Output exactly, with nothing added, the entries from the first line through the line with "After Twitter launched".

*** Given entries ***

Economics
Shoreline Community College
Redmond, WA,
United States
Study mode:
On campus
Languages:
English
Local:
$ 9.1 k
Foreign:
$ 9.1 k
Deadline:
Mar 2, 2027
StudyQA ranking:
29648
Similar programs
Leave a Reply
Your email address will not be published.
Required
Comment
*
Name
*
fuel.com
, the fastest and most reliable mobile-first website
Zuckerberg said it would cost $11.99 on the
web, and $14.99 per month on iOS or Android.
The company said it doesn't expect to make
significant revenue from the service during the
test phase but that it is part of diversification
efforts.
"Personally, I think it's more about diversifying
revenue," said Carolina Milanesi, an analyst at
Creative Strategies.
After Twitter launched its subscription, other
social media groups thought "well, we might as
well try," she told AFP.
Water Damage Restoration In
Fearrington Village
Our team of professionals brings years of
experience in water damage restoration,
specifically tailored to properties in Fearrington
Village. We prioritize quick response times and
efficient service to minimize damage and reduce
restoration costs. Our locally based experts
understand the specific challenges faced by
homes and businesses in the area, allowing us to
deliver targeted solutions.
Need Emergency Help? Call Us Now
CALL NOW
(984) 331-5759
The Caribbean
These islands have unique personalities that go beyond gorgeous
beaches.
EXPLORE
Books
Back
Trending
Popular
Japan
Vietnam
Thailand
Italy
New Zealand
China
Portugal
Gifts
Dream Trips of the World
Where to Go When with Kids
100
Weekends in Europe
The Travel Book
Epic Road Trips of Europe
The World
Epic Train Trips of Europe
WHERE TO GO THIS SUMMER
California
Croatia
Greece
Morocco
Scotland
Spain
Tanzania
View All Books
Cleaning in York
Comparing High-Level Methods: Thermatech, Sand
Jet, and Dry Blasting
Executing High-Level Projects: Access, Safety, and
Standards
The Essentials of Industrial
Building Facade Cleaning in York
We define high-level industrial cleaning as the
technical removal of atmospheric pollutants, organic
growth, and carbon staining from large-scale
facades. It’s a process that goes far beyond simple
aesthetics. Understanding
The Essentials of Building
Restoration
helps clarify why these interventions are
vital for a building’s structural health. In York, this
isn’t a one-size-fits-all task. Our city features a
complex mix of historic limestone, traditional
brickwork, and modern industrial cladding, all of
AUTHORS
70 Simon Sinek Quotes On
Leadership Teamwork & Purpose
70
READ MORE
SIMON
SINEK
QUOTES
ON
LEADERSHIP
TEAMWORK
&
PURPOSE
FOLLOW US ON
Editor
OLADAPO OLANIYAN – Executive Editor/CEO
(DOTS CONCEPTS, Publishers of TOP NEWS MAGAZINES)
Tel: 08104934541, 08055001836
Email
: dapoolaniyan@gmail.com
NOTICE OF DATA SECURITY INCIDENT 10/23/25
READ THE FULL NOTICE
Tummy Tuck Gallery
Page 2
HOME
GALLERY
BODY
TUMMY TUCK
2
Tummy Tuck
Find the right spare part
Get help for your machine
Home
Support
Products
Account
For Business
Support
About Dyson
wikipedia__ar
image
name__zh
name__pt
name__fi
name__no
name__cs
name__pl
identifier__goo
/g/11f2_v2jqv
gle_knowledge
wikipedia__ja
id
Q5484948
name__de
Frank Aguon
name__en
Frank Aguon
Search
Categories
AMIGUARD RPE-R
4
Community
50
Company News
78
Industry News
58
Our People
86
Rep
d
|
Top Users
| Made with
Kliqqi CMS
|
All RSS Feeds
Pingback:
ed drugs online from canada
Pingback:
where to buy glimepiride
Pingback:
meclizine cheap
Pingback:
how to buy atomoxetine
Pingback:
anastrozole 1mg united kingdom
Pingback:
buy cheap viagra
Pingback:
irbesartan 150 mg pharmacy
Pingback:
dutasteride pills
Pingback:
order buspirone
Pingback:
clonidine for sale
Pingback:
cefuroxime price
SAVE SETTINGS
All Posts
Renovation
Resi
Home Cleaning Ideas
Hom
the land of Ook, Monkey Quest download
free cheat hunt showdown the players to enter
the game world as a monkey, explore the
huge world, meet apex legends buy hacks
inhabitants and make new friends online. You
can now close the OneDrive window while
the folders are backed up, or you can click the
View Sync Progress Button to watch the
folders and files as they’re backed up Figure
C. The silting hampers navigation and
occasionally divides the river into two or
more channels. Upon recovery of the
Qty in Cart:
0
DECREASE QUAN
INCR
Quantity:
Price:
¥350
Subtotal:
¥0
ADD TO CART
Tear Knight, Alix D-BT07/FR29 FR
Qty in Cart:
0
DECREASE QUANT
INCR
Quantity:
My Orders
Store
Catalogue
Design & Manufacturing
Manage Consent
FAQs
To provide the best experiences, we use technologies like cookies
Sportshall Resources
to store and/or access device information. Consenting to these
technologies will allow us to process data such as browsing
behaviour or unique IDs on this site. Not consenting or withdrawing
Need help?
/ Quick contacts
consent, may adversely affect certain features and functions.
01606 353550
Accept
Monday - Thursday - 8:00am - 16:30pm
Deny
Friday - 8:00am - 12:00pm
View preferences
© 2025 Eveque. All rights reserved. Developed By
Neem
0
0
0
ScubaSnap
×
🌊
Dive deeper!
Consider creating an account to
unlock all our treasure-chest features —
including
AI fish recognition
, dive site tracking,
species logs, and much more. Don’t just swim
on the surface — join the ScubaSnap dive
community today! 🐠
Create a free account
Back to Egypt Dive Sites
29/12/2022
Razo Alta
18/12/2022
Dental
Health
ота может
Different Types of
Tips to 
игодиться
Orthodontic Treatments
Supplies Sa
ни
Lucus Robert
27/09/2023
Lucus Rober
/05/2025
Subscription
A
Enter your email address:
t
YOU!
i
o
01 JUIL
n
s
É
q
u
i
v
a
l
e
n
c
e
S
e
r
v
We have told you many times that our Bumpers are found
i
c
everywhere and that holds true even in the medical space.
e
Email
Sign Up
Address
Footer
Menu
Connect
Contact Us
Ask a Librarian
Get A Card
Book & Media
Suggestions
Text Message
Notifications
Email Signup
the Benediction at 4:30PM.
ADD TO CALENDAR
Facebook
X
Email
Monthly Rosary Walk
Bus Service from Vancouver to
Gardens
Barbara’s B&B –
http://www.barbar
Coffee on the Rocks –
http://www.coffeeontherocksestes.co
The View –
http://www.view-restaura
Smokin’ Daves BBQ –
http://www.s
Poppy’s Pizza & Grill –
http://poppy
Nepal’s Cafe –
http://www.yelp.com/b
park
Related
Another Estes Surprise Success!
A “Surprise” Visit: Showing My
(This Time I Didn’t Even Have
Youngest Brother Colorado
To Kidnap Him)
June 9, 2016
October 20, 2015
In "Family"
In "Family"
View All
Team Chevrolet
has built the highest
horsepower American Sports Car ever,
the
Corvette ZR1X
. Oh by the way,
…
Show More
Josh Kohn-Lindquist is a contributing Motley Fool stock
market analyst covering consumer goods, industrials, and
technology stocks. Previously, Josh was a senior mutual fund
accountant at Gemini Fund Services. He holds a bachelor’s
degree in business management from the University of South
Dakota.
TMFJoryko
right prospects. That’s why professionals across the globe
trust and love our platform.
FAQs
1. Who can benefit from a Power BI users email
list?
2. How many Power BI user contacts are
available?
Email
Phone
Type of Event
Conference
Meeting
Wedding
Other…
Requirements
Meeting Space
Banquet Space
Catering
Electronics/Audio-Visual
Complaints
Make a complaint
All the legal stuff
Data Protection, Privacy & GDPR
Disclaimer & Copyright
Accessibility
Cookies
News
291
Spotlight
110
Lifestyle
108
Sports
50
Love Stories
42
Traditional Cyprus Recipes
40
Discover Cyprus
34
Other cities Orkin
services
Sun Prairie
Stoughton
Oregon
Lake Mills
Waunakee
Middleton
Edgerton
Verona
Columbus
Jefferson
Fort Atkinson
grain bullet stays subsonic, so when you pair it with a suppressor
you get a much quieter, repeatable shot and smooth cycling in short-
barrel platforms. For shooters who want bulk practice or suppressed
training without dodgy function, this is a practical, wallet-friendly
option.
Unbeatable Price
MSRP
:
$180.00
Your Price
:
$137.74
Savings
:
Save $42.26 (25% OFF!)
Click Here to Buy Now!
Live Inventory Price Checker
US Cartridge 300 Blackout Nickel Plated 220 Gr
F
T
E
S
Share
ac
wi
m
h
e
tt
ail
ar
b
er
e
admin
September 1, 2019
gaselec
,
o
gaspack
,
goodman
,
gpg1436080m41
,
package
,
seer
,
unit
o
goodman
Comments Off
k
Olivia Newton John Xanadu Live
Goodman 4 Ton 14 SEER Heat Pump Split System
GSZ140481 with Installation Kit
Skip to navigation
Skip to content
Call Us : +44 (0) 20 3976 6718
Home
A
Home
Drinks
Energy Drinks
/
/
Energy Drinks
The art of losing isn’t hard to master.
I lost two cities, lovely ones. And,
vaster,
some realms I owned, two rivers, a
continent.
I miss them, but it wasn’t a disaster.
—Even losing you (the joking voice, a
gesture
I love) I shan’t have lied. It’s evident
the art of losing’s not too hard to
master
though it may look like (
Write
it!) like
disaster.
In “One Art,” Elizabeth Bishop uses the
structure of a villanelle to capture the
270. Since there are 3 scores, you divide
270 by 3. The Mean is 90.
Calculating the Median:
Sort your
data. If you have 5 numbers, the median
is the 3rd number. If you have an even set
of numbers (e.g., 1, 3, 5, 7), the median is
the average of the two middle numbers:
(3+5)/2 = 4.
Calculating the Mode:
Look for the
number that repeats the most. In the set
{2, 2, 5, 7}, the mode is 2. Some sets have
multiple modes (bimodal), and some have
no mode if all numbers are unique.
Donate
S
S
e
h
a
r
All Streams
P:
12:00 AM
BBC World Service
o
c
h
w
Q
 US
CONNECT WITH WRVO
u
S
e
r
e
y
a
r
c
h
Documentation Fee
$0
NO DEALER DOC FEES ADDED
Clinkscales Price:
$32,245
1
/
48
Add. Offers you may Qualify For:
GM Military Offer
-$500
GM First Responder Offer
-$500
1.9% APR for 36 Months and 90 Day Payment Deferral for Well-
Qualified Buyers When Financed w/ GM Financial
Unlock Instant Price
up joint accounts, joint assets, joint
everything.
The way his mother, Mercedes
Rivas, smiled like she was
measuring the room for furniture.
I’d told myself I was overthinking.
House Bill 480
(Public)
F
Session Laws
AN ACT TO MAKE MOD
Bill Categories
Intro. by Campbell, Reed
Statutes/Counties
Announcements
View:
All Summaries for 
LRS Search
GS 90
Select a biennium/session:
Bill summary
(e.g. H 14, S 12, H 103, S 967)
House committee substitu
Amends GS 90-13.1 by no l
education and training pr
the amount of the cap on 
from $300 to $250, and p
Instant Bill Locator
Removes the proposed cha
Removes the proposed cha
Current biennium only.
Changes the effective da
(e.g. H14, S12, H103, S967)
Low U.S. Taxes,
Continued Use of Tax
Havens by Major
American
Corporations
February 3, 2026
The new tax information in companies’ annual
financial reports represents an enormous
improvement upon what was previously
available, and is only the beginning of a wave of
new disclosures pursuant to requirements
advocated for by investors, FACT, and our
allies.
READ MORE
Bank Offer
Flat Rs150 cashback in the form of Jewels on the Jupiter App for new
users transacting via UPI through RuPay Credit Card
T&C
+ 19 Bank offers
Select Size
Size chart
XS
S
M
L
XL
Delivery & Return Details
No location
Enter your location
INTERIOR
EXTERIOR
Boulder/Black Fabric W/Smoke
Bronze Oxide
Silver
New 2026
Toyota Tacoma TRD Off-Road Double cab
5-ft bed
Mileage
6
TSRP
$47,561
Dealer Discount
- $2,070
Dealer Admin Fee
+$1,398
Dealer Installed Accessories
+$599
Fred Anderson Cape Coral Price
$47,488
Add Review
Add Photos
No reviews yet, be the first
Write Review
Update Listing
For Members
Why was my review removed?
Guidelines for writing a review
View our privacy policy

*** End of Given entries ***

▶ The answer:
Economics
Shoreline Community College
Redmond, WA,
United States
Study mode:
On campus
Languages:
English
Local:
$ 9.1 k
Foreign:
$ 9.1 k
Deadline:
Mar 2, 2027
StudyQA ranking:
29648
Similar programs
Leave a Reply
Your email address will not be published.
Required
Comment
*
Name
*
fuel.com
, the fastest and most reliable mobile-first website
Zuckerberg said it would cost $11.99 on the
web, and $14.99 per month on iOS or Android.
The company said it doesn't expect to make
significant revenue from the service during the
test phase but that it is part of diversification
efforts.
"Personally, I think it's more about diversifying
revenue," said Carolina Milanesi, an analyst at
Creative Strategies.
After Twitter launched its subscription, other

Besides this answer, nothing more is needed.